Вместо того чтобы тратить cash на громоздкие API, оптимальным решением является использование более компактных, но высокопроизводительных моделей с открытым исходным кодом, таких как Qwen 3.5 Flash. Вы настраиваете системный запрос специально под свой алгоритм. Модель выступает в роли высокоэффективного, специализированного работника, а не универсального гения. Это сводит «налог на вывод» практически к нулю.

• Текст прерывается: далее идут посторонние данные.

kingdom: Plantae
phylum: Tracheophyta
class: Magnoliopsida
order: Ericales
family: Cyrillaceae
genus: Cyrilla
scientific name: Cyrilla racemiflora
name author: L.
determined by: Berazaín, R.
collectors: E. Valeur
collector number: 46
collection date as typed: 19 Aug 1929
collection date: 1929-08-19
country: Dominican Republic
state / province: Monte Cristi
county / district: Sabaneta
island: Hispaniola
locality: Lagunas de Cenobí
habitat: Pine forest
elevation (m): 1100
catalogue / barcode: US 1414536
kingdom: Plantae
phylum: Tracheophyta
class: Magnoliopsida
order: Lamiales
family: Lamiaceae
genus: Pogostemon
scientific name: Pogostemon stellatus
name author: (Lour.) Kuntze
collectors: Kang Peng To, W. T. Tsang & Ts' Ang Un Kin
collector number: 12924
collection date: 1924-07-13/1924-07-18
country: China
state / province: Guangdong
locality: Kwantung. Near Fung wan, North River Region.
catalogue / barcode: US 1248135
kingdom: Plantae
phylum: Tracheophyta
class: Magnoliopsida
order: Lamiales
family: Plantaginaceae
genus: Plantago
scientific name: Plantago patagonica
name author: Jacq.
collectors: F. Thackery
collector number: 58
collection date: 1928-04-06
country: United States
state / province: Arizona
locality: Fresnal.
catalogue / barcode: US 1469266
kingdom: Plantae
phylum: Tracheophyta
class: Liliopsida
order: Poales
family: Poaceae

Новое логистическое узкое место
Если использование более компактных моделей — очевидное решение, почему все по-прежнему разоряются на комиссиях за использование API? Ответ кроется в логистике.
Создание локальных, экономически эффективных моделей — это технический кошмар для среднестатистического трейдера. Чтобы сделать это самостоятельно, вам необходимо:
- Оптимизация аренды облачной инфраструктуры.
- Разберитесь, как разместить и запустить модель, подобную Qwen 3.5 Flash.
- Управление средами Python и циклами непрерывного выполнения.
- Поддерживайте сервер в активном состоянии и отслеживайте сбои.
Большинство розничных трейдеров не умеют быть инженерами DevOps. Столкнувшись с такой сложностью, они возвращаются к дорогостоящему API, теряют деньги в течение 48 часов и отключают своего бота.
tracинфраструктуры
Будущее розничной торговли криптовалютами будет завоевано не теми, кто умеет писать лучшие подсказки для Клода. Оно будет завоевано платформами, которые сделают дешевый, специализированный анализ совершенно незаметным для пользователя.
Для успешного слияния Web3 и ИИ обычным пользователям необходима возможность визуального развертывания стратегии,maticмаршрутизации логики через экономически эффективные модели и запуска ее в изолированном контейнере. Инфраструктура должна не мешать.
Раньше препятствием для алгоритмической торговли был сам код. Теперь это затраты на хостинг и обработку данных. Как только мыtracэти препятствия, розничные трейдеры наконец-то смогут конкурировать.